→ **Tasks for this exercise**
1 - Answer these questions using the Syngenta takeover report:
(a) Which company made the $42 billion offer that Syngenta rejected?
(b) How large was the takeover offer from Monsanto Co that Syngenta turned down?
(c) At what price were Syngenta's Swiss-listed shares trading by 0521 ET on Friday?
2 - Edit the Syngenta takeover report by reproducing the passage that starts at the words "(Reuters) - The" and ends after "two months later.", with "chief executive" replaced by "CEO".
3 - Resume the Syngenta takeover report after its final sentence and extend it with further text.

→ **Document text**

(Reuters) - The world’s largest agrichemicals company, Syngenta AG SYNN.VX, has rejected a $42 billion takeover offer by state-owned China National Chemical Corp, Bloomberg reported on Thursday, lifting Syngenta’s shares.
Syngenta is under pressure to boost shareholder returns after turning down a $47 billion takeover offer from Monsanto Co (MON.N) this year. Its chief executive stepped down two months later.
Citing unidentified sources, Bloomberg said the Swiss-based company was still in talks with ChemChina as well as other suitors, and that a deal could be reached within weeks.(bloom.bg/1HL1GRF)
Syngenta’s Swiss-listed shares opened more than 11 percent higher and were trading up 7.2 percent at 370.90 Swiss francs by 0521 ET on Friday on news of the takeover approach.
Bloomberg said Syngenta turned down the offer on regulatory concerns, without elaborating.

→ **Provided material**
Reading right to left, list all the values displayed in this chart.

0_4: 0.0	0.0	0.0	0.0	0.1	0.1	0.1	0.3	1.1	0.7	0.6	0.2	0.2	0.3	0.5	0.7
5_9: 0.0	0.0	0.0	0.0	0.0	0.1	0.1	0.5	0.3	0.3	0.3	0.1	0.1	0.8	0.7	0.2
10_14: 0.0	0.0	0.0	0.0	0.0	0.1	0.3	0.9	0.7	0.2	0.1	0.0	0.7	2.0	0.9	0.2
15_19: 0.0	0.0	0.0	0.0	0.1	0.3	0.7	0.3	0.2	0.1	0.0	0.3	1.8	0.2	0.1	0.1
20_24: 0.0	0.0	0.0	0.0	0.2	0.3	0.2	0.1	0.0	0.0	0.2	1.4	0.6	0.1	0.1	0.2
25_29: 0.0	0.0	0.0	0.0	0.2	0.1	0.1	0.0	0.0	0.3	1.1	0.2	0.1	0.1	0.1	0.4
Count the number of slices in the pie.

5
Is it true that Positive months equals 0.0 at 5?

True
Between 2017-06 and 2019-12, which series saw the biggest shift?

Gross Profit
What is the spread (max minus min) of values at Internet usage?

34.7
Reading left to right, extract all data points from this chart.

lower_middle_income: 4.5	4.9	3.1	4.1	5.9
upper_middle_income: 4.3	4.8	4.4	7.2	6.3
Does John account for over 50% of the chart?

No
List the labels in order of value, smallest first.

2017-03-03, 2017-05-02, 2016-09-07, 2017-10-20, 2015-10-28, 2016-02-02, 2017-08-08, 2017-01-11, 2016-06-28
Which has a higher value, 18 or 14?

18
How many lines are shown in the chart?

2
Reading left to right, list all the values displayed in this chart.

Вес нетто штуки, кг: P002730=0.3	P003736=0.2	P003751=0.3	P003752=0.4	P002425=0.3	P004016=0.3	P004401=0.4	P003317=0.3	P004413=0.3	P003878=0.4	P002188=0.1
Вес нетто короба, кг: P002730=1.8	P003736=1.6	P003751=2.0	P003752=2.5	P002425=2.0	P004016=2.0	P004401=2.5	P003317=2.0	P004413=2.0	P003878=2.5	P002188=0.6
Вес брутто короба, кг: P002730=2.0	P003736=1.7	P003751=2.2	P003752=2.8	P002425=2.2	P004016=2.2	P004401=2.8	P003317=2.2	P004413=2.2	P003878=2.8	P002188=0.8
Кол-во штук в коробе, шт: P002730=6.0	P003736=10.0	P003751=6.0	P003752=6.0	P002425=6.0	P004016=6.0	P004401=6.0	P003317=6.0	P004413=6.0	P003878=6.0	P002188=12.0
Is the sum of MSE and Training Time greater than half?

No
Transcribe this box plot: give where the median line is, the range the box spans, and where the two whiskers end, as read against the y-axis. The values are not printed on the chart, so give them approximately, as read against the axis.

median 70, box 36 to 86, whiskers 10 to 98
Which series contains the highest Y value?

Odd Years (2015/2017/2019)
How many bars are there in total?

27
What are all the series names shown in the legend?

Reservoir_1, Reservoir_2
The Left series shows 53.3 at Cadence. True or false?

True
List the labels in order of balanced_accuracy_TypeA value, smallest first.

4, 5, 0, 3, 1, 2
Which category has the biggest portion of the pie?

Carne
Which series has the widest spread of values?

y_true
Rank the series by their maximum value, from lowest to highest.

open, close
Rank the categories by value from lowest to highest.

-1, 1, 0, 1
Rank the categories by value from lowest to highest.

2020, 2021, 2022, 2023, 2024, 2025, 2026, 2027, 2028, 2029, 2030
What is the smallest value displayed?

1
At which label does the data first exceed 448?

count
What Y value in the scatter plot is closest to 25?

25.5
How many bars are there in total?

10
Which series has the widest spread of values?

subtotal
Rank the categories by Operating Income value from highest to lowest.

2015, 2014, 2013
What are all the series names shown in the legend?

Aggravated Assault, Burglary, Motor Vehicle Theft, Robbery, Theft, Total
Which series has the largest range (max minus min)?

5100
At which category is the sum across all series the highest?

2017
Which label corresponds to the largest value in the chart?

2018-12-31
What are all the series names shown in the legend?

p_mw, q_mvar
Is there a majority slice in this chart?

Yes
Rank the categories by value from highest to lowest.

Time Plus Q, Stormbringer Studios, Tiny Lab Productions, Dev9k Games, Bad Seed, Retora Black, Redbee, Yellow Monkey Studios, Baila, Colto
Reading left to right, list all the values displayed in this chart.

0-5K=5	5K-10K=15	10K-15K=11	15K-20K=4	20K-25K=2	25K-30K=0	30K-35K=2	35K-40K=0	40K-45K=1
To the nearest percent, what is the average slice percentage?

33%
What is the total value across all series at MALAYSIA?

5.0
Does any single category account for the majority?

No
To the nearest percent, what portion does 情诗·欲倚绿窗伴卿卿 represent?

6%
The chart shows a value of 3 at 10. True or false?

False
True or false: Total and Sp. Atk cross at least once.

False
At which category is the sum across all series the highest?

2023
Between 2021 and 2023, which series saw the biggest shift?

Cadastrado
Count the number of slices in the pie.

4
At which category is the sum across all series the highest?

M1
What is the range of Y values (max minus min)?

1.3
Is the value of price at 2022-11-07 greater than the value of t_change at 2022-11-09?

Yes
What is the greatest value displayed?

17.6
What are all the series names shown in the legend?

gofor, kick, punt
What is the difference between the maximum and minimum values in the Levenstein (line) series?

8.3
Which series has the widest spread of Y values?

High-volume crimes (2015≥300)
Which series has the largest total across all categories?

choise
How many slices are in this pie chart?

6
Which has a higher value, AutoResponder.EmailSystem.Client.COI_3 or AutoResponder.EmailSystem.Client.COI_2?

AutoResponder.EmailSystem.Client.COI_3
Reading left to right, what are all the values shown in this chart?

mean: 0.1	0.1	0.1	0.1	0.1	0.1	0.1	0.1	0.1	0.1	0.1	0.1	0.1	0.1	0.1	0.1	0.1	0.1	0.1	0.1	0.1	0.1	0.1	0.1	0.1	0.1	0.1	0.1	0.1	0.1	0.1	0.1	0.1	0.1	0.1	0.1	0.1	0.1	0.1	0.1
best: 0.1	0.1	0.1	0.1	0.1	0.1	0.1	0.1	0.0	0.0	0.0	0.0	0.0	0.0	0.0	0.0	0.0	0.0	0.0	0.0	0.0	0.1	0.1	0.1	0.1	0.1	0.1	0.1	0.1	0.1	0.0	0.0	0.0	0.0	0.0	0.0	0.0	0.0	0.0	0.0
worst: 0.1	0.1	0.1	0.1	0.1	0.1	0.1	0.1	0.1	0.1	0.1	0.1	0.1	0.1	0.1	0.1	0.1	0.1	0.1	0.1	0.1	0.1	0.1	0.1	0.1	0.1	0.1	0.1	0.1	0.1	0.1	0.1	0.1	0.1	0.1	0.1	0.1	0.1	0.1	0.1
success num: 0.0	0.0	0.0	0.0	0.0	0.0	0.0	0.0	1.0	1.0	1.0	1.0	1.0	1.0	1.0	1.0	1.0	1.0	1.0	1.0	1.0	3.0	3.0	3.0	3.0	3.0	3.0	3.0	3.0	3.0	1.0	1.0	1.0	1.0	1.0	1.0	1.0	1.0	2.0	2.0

→ **Answers per task**
1 -
(a) State-owned China National Chemical Corp (ChemChina).
(b) $47 billion.
(c) 370.90 Swiss francs.

2 -
(Reuters) - The world’s largest agrichemicals company, Syngenta AG SYNN.VX, has rejected a $42 billion takeover offer by state-owned China National Chemical Corp, Bloomberg reported on Thursday, lifting Syngenta’s shares.
Syngenta is under pressure to boost shareholder returns after turning down a $47 billion takeover offer from Monsanto Co (MON.N) this year. Its CEO stepped down two months later.

3 -
Asked about the report, a ChemChina spokeswoman said the company had nothing to announce. Syngenta declined to comment.
ChemChina has a 5 percent share of the global crop chemicals through its ownership of Israeli generic pesticides maker Adama. Syngenta’s 19 percent market share would catapult it to the industry leader position.
Acquiring Syngenta would help ChemChina further its international expansion ambitions and help to enhance the technological know-how of China, industry experts said.
The company has a history of acquiring interests in Western specialty chemicals businesses.
These include Norwegian silicon business Elkem, French feed additives maker Adisseo, Australian plastics maker Qenos and most recently Italian tyremaker Pirelli.
“Future demand for pesticides globally will stay strong, particularly for a country like China, which is trying to boost grains production,” Duan Yousheng, an analyst with China Pesticides Industry Association, said.
“Syngenta has sales channels in over 120 countries and it is a world leader in research, and pesticide sales volume. Only (a)state-owned firm is able to make such offer,” he added.
ChemChina’s initial offer valued the agricultural chemicals group at 449 Swiss francs per share, or 41.7 billion Swiss francs ($41.72 billion), according to Bloomberg.
Monsanto had proposed the same price in talks with Syngenta’s management earlier this year but wanted to pay 55 percent of that in shares of the combined group.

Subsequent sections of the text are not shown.